**EXERCISE TEXT**
☆ ☆ ☆ ☆ ☆ ☆ ☆

This kanaga mask was collected in Mali by Lester Wunderman, complete with its costume elements (see 1987.74a through 1987.74i). When the mask is worn, the back of the dancer's head is covered with a hood of plaited fiber fringe at the bottom edge. The dancer wears a vest made of black strip-woven cloth and red broadcloth strips embroidered with white cowrie-shells; strands of glass and plastic beads dangle from its edges. The kanaga dancer also wears a pair of trousers made of indigo-dyed, strip-woven cotton cloth, over which he ties a long skirt of curly, loosely strung, black-dyed sanseveria fibers and short overskirts of straight red and yellow fibers. For a traditional dama, the preparation and dyeing of the fibers are undertaken with as much secrecy and ritual as the carving of the wooden mask.

During the time spent by Griaule among the Dogon studying their complex belief system, he was initially told that the kanaga mask represents a bird with white wings and black forehead, but he later came to see this literal interpretation as characteristic of the first level of knowledge, that of the uninitiated. The deeper meaning of the kanaga mask apparently pertains both to God, the crossbars being his arms and legs, and to the arrangement of the universe, with the upper crossbar representing the sky and the lower one the earth. The disparity between these two interpretations illustrates the gaps in our understanding of Dogon art.

☆ ☆ ☆ ☆ ☆ ☆ ☆

**INSTRUCTIONS**
a - From the kanaga mask text, return verbatim the passage that begins with the words containing "This kanaga mask" and ends with "the wooden mask.".
b - In the kanaga mask text, what does the upper crossbar represent in the mask's deeper meaning?

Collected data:
☆ ☆ ☆ ☆ ☆ ☆ ☆

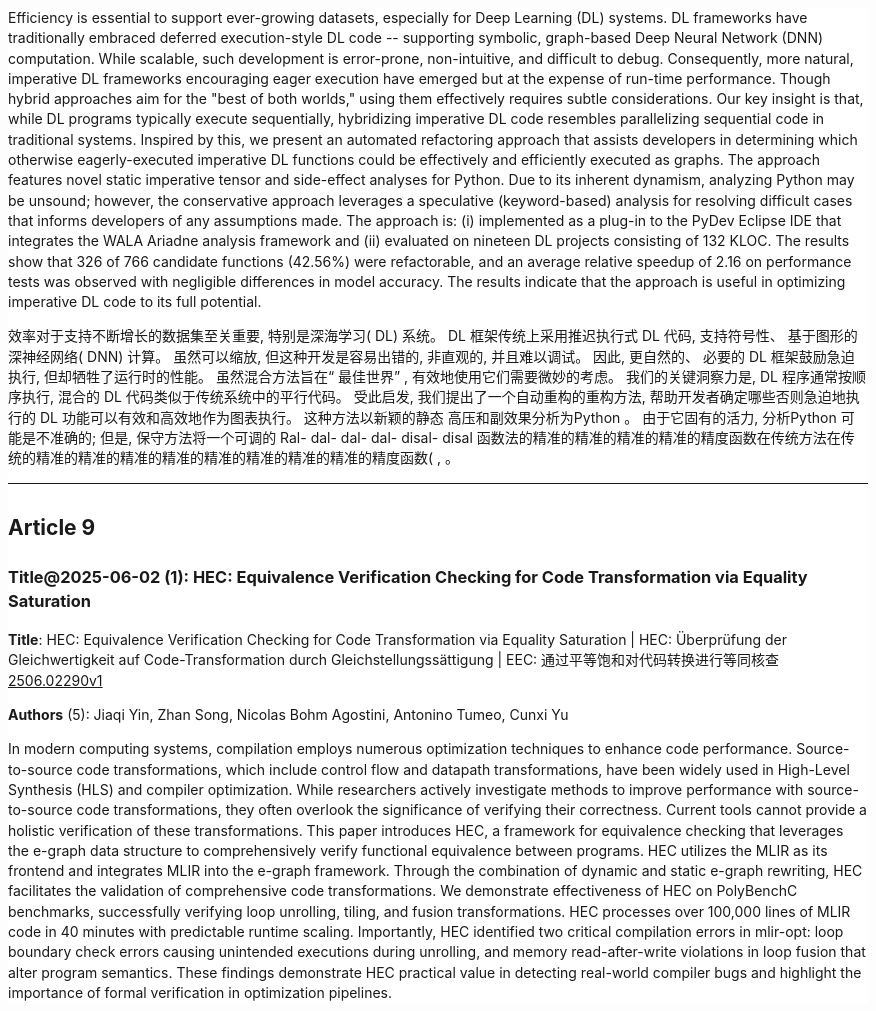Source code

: Efficiency is essential to support ever-growing datasets, especially for Deep Learning (DL) systems. DL frameworks have traditionally embraced deferred execution-style DL code -- supporting symbolic, graph-based Deep Neural Network (DNN) computation. While scalable, such development is error-prone, non-intuitive, and difficult to debug. Consequently, more natural, imperative DL frameworks encouraging eager execution have emerged but at the expense of run-time performance. Though hybrid approaches aim for the "best of both worlds," using them effectively requires subtle considerations. Our key insight is that, while DL programs typically execute sequentially, hybridizing imperative DL code resembles parallelizing sequential code in traditional systems. Inspired by this, we present an automated refactoring approach that assists developers in determining which otherwise eagerly-executed imperative DL functions could be effectively and efficiently executed as graphs. The approach features novel static imperative tensor and side-effect analyses for Python. Due to its inherent dynamism, analyzing Python may be unsound; however, the conservative approach leverages a speculative (keyword-based) analysis for resolving difficult cases that informs developers of any assumptions made. The approach is: (i) implemented as a plug-in to the PyDev Eclipse IDE that integrates the WALA Ariadne analysis framework and (ii) evaluated on nineteen DL projects consisting of 132 KLOC. The results show that 326 of 766 candidate functions (42.56%) were refactorable, and an average relative speedup of 2.16 on performance tests was observed with negligible differences in model accuracy. The results indicate that the approach is useful in optimizing imperative DL code to its full potential.

效率对于支持不断增长的数据集至关重要, 特别是深海学习( DL) 系统。 DL 框架传统上采用推迟执行式 DL 代码, 支持符号性、 基于图形的深神经网络( DNN) 计算。 虽然可以缩放, 但这种开发是容易出错的, 非直观的, 并且难以调试。 因此, 更自然的、 必要的 DL 框架鼓励急迫执行, 但却牺牲了运行时的性能。 虽然混合方法旨在“ 最佳世界” , 有效地使用它们需要微妙的考虑。 我们的关键洞察力是, DL 程序通常按顺序执行, 混合的 DL 代码类似于传统系统中的平行代码。 受此启发, 我们提出了一个自动重构的重构方法, 帮助开发者确定哪些否则急迫地执行的 DL 功能可以有效和高效地作为图表执行。 这种方法以新颖的静态 高压和副效果分析为Python 。 由于它固有的活力, 分析Python 可能是不准确的; 但是, 保守方法将一个可调的 Ral- dal- dal- dal- disal- disal 函数法的精准的精准的精准的精准的精度函数在传统方法在传统的精准的精准的精准的精准的精准的精准的精准的精准的精度函数( , 。

---

## Article 9
### Title@2025-06-02 (1): HEC: Equivalence Verification Checking for Code Transformation via   Equality Saturation

**Title**: HEC: Equivalence Verification Checking for Code Transformation via   Equality Saturation | HEC: Überprüfung der Gleichwertigkeit auf Code-Transformation durch Gleichstellungssättigung | EEC: 通过平等饱和对代码转换进行等同核查 [2506.02290v1](http://arxiv.org/abs/2506.02290v1)

**Authors** (5): Jiaqi Yin, Zhan Song, Nicolas Bohm Agostini, Antonino Tumeo, Cunxi Yu

In modern computing systems, compilation employs numerous optimization techniques to enhance code performance. Source-to-source code transformations, which include control flow and datapath transformations, have been widely used in High-Level Synthesis (HLS) and compiler optimization.   While researchers actively investigate methods to improve performance with source-to-source code transformations, they often overlook the significance of verifying their correctness. Current tools cannot provide a holistic verification of these transformations. This paper introduces HEC, a framework for equivalence checking that leverages the e-graph data structure to comprehensively verify functional equivalence between programs. HEC utilizes the MLIR as its frontend and integrates MLIR into the e-graph framework. Through the combination of dynamic and static e-graph rewriting, HEC facilitates the validation of comprehensive code transformations.   We demonstrate effectiveness of HEC on PolyBenchC benchmarks, successfully verifying loop unrolling, tiling, and fusion transformations. HEC processes over 100,000 lines of MLIR code in 40 minutes with predictable runtime scaling. Importantly, HEC identified two critical compilation errors in mlir-opt: loop boundary check errors causing unintended executions during unrolling, and memory read-after-write violations in loop fusion that alter program semantics. These findings demonstrate HEC practical value in detecting real-world compiler bugs and highlight the importance of formal verification in optimization pipelines.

☆ ☆ ☆ ☆ ☆ ☆ ☆

**LIST OF ANSWERS**
a -
This kanaga mask was collected in Mali by Lester Wunderman, complete with its costume elements (see 1987.74a through 1987.74i). When the mask is worn, the back of the dancer's head is covered with a hood of plaited fiber fringe at the bottom edge. The dancer wears a vest made of black strip-woven cloth and red broadcloth strips embroidered with white cowrie-shells; strands of glass and plastic beads dangle from its edges. The kanaga dancer also wears a pair of trousers made of indigo-dyed, strip-woven cotton cloth, over which he ties a long skirt of curly, loosely strung, black-dyed sanseveria fibers and short overskirts of straight red and yellow fibers. For a traditional dama, the preparation and dyeing of the fibers are undertaken with as much secrecy and ritual as the carving of the wooden mask.

b - The sky.